Preparing for Education

Preparing for Education

Knowing what to expect

Classrooms are normally very structured environments where everyone is treated the same and everyone is expected to follow the same rules. This type of environment can help a teacher. But, it also means that you might need things that are generally labeled “against the rules,” like going to the bathroom during the middle of class. You may need to request exceptions to certain classroom rules because you have different needs than the other students. Be confident and not embarrassed about expressing what you need to your teachers.

Teachers may need help to understand the needs of a student with Sickle Cell

For children with Sickle Cell, fatigue and pain can influence their ability to concentrate in school. They are also more frequently absent from school compared to other children because they must attend doctors’ appointments or because they are having pain episodes. Children with Sickle Cell may require extra help or adaptations to the usual school routine.

Emotional well-being

Children with Sickle Cell are often smaller in size, have delayed puberty, and experience jaundice or yellowing of the skin and eyes. This makes them an easy target for bullying and teasing. Because they have to be careful when exercising, they may also have fewer opportunities to play with other kids. Teachers may be able to organize team building activities that allow these children to socialize and build relationships with their peers.

Recognizing pain

Children with Sickle Cell may experience pain, and it is essential that teachers know how to react. Parents may want to provide care plans to teachers for symptom management.

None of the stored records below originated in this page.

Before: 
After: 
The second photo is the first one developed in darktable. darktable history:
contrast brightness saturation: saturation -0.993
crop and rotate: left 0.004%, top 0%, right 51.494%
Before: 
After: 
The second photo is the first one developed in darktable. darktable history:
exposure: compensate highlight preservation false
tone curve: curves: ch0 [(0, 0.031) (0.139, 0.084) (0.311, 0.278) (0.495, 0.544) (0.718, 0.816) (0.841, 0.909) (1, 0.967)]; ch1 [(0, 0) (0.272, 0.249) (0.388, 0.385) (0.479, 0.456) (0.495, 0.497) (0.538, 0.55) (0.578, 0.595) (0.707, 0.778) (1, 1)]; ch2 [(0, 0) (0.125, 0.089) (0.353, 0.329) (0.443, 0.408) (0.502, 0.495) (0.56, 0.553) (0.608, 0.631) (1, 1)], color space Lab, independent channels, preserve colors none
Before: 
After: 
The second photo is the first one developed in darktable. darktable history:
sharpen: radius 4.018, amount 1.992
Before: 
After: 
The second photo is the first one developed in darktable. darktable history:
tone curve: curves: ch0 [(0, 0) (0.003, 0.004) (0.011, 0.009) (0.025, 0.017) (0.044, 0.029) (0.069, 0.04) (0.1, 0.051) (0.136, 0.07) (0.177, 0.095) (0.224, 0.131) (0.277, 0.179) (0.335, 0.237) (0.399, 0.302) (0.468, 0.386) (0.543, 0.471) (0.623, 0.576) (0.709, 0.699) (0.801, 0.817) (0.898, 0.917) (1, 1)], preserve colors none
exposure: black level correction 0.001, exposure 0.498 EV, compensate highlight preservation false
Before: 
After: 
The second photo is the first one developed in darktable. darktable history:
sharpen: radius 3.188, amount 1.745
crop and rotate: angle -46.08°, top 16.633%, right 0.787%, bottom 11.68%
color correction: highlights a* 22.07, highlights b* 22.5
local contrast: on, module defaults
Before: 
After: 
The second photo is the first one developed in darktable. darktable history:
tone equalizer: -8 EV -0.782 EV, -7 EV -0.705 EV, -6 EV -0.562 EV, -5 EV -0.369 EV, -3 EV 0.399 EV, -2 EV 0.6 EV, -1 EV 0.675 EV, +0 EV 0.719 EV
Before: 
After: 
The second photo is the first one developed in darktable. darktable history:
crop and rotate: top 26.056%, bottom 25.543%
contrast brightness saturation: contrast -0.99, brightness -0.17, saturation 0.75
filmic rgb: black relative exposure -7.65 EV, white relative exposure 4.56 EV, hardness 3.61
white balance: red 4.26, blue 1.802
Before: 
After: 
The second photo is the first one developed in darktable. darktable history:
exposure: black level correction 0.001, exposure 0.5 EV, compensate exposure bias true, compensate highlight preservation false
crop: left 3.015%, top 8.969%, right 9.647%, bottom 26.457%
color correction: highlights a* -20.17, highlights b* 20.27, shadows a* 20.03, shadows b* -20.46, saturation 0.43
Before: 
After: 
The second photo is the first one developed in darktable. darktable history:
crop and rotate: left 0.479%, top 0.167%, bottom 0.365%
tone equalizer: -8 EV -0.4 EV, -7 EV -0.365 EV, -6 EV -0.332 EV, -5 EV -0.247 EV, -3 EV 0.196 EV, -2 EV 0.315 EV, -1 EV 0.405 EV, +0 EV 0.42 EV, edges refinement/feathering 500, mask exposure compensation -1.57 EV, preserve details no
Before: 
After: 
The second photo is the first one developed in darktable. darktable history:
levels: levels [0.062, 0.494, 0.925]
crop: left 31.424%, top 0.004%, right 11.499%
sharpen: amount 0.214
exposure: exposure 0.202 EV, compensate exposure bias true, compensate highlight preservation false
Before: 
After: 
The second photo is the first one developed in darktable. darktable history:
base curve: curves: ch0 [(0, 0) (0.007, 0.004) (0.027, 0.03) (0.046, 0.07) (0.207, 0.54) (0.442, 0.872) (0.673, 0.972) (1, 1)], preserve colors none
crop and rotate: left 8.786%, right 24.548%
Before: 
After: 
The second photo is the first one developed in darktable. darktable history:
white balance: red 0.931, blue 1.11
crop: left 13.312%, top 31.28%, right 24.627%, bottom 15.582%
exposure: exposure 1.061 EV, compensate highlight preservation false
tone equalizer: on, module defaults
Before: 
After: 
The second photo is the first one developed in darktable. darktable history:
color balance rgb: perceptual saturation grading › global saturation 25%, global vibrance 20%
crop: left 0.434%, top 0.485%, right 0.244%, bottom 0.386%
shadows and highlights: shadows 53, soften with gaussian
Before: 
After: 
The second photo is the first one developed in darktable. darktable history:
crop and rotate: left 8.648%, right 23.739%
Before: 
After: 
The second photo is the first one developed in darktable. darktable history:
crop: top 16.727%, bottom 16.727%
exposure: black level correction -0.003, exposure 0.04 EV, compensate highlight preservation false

Individualized education plans (IEP) can help some students with Sickle Cell

A 504 plan or an individualized education plan (IEP) provides adaptations to a child’s regular education program. A 504 plan is monitored by classroom teachers, whereas an IEP is controlled and delivered by additional support staff. Both plans are documents to ensure remedial instruction. Parents are involved in the development of the plan, which should be updated yearly to meet the child’s needs.